Given information:

———

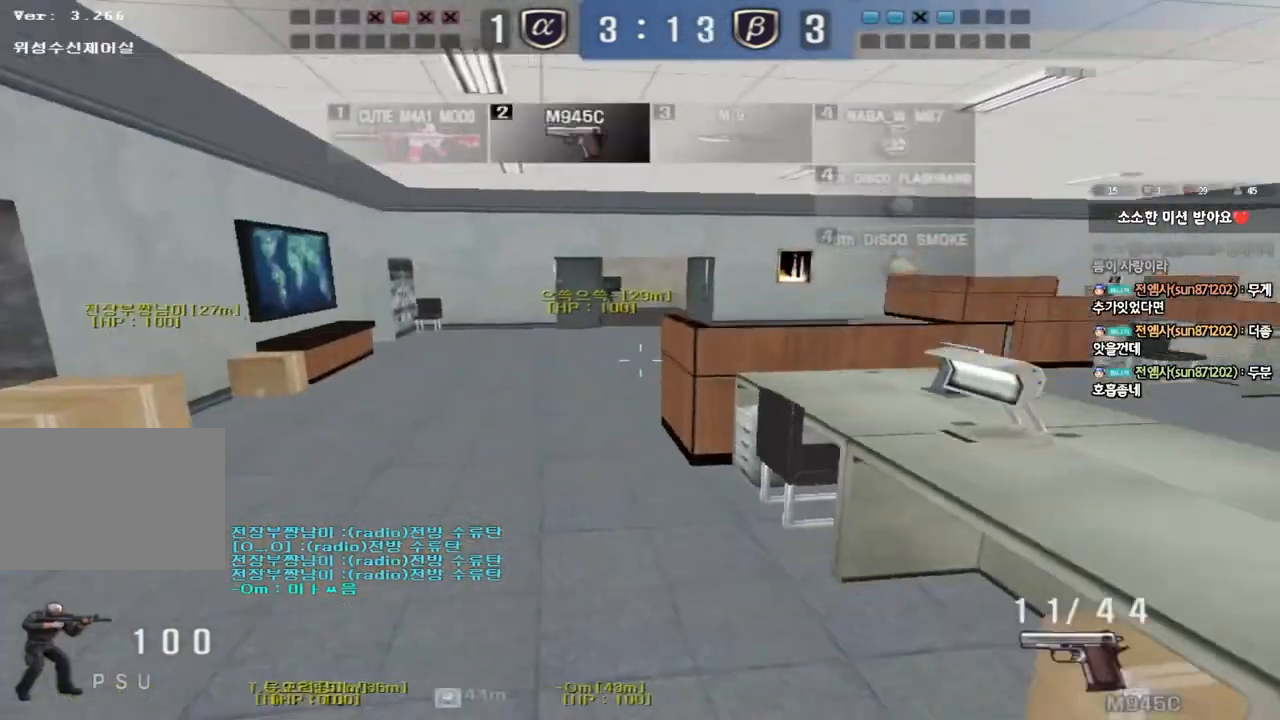
{"keys": ["a", "w"], "events": [[483, "w", "down"], [500, "a", "down"]]}
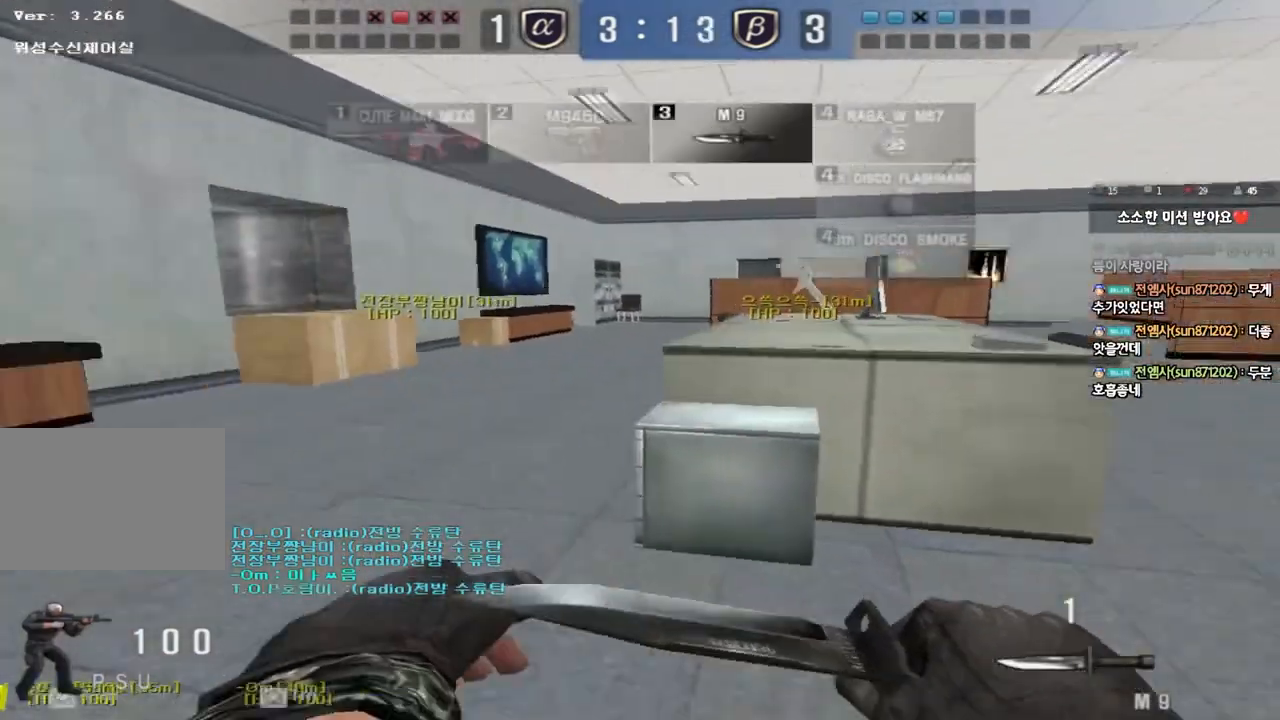
{"keys": [], "events": [[267, "ctrl", "down"], [267, "w", "up"], [283, "a", "up"], [283, "space", "down"], [433, "space", "up"], [467, "ctrl", "up"]]}
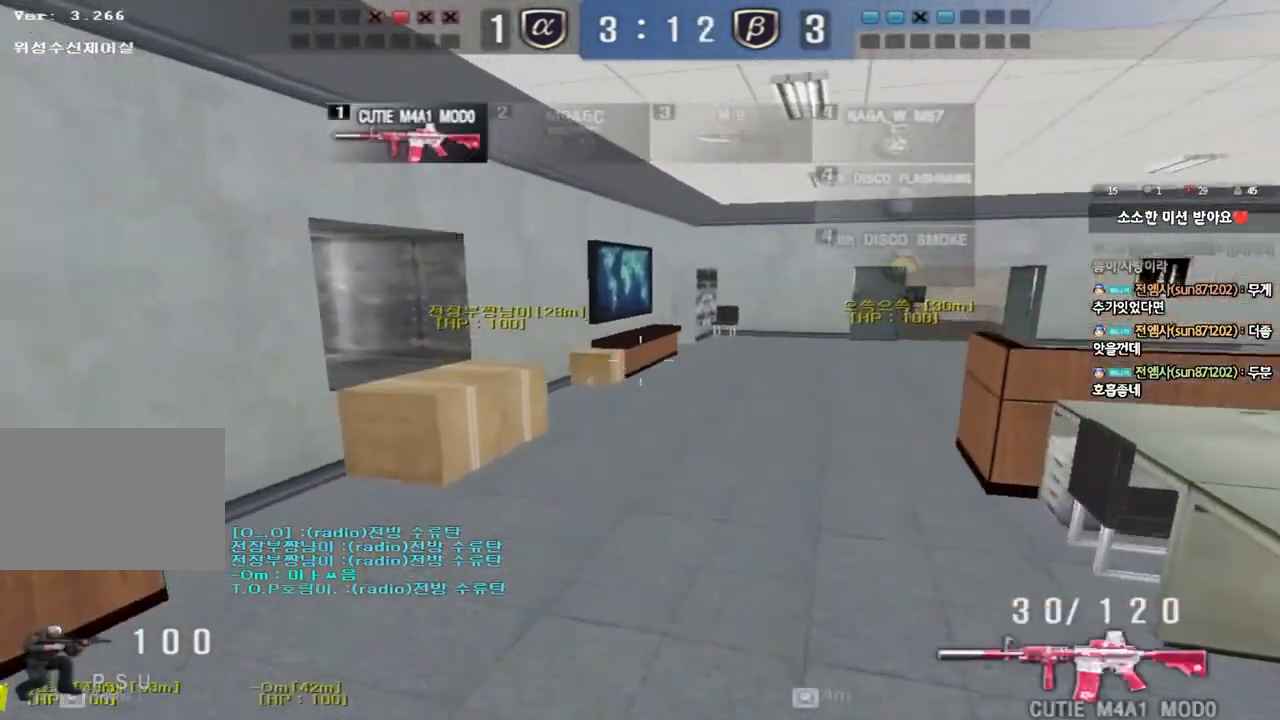
{"keys": ["d", "w"], "events": [[50, "d", "down"], [50, "w", "down"], [133, "ctrl", "down"], [267, "ctrl", "up"]]}
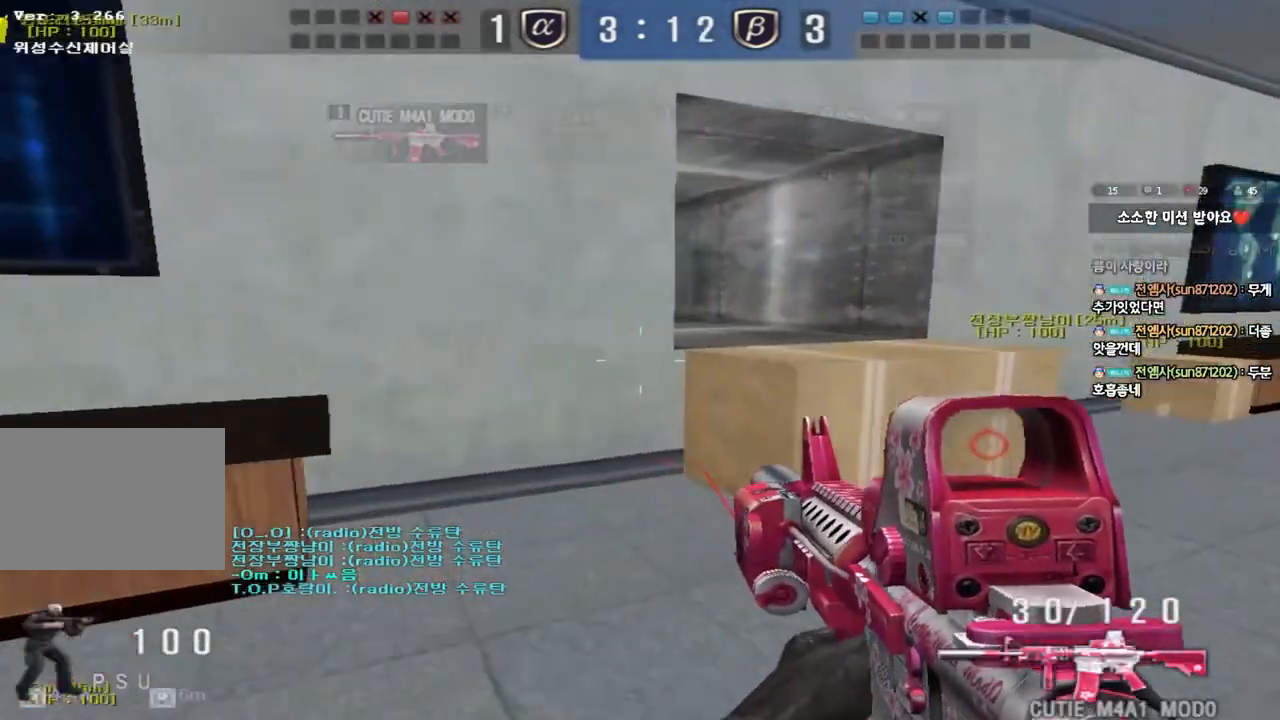
{"keys": ["a", "s"], "events": [[133, "ctrl", "down"], [133, "d", "up"], [150, "w", "up"], [233, "ctrl", "up"], [233, "d", "down"], [233, "w", "down"], [300, "ctrl", "down"], [333, "d", "up"], [350, "w", "up"], [367, "space", "down"], [433, "a", "down"], [433, "ctrl", "up"], [433, "s", "down"], [450, "space", "up"]]}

———

With images left out, the data must be transcribed exactly.

Finished task:
{"keys": ["a", "w"], "events": [[483, "w", "down"], [500, "a", "down"]]}
{"keys": [], "events": [[267, "ctrl", "down"], [267, "w", "up"], [283, "a", "up"], [283, "space", "down"], [433, "space", "up"], [467, "ctrl", "up"]]}
{"keys": ["d", "w"], "events": [[50, "d", "down"], [50, "w", "down"], [133, "ctrl", "down"], [267, "ctrl", "up"]]}
{"keys": ["a", "s"], "events": [[133, "ctrl", "down"], [133, "d", "up"], [150, "w", "up"], [233, "ctrl", "up"], [233, "d", "down"], [233, "w", "down"], [300, "ctrl", "down"], [333, "d", "up"], [350, "w", "up"], [367, "space", "down"], [433, "a", "down"], [433, "ctrl", "up"], [433, "s", "down"], [450, "space", "up"]]}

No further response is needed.